> _What needs to be done_
The records below are to be copied exactly, with every picture left out.

> _The input_
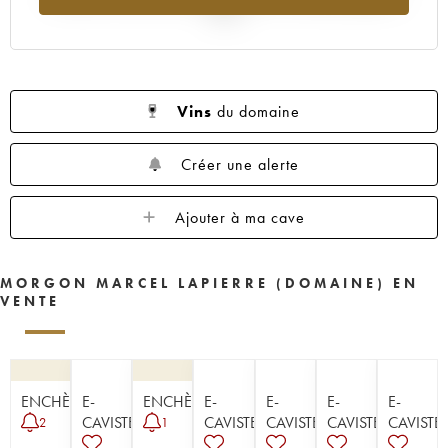
2025
Vins
du domaine
Créer une alerte
Ajouter à ma cave
MORGON MARCEL LAPIERRE (DOMAINE) EN
VENTE
ENCHÈRE
E-
ENCHÈRE
E-
E-
E-
E-
CAVISTE
CAVISTE
CAVISTE
CAVISTE
CAVISTE
2
1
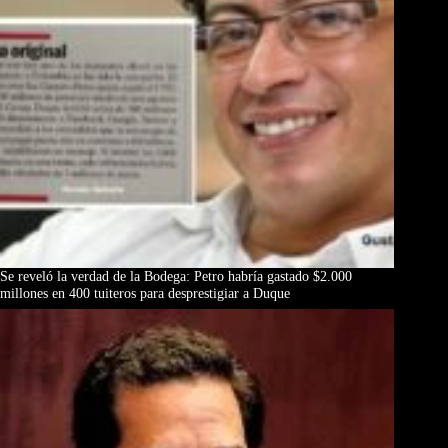
Se reveló la verdad de la Bodega: Petro habría gastado $2.000
millones en 400 tuiteros para desprestigiar a Duque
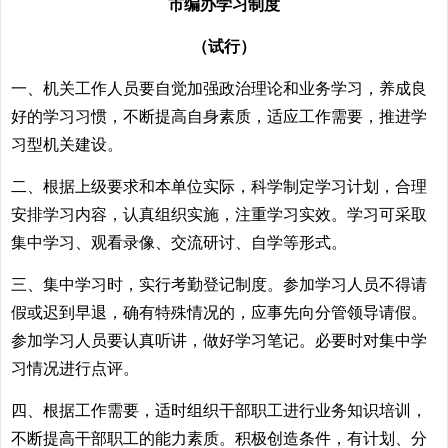
市编办学习制度
（试行）
一、机关工作人员要自觉加强政治理论和业务学习，养成良
好的学习习惯，不断提高自身素质，适应工作需要，推进学
习型机关建设。
二、根据上级要求和本单位实际，科学制定学习计划，合理
安排学习内容，认真组织实施，注重学习实效。学习可采取
集中学习、观看录像、交流研讨、自学等形式。
三、集中学习时，实行考勤登记制度。参加学习人员不得请
假或迟到早退，确有特殊情况的，应事先向分管领导请假。
参加学习人员要认真听讲，做好学习笔记。必要时对集中学
习情况进行点评。
四、根据工作需要，适时组织干部职工进行业务知识培训，
不断提高干部职工的能力素质。积极创造条件，有计划、分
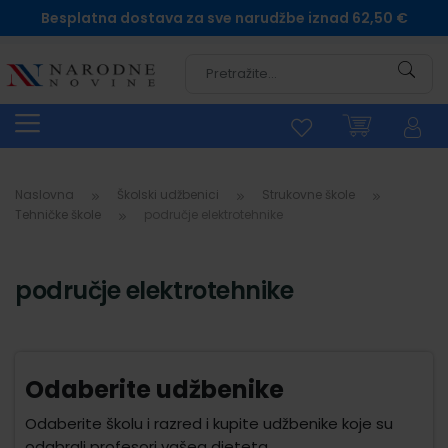
Besplatna dostava za sve narudžbe iznad 62,50 €
Pretra
Naslovna
Školski udžbenici
Strukovne škole
Tehničke škole
područje elektrotehnike
područje elektrotehnike
Odaberite udžbenike
Odaberite školu i razred i kupite udžbenike koje su
odabrali profesori vašeg djeteta.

> _Solution for this task_
2025
Vins
du domaine
Créer une alerte
Ajouter à ma cave
MORGON MARCEL LAPIERRE (DOMAINE) EN
VENTE
ENCHÈRE
E-
ENCHÈRE
E-
E-
E-
E-
CAVISTE
CAVISTE
CAVISTE
CAVISTE
CAVISTE
2
1
Se reveló la verdad de la Bodega: Petro habría gastado $2.000
millones en 400 tuiteros para desprestigiar a Duque
市编办学习制度
（试行）
一、机关工作人员要自觉加强政治理论和业务学习，养成良
好的学习习惯，不断提高自身素质，适应工作需要，推进学
习型机关建设。
二、根据上级要求和本单位实际，科学制定学习计划，合理
安排学习内容，认真组织实施，注重学习实效。学习可采取
集中学习、观看录像、交流研讨、自学等形式。
三、集中学习时，实行考勤登记制度。参加学习人员不得请
假或迟到早退，确有特殊情况的，应事先向分管领导请假。
参加学习人员要认真听讲，做好学习笔记。必要时对集中学
习情况进行点评。
四、根据工作需要，适时组织干部职工进行业务知识培训，
不断提高干部职工的能力素质。积极创造条件，有计划、分
Besplatna dostava za sve narudžbe iznad 62,50 €
Pretra
Naslovna
Školski udžbenici
Strukovne škole
Tehničke škole
područje elektrotehnike
područje elektrotehnike
Odaberite udžbenike
Odaberite školu i razred i kupite udžbenike koje su
odabrali profesori vašeg djeteta.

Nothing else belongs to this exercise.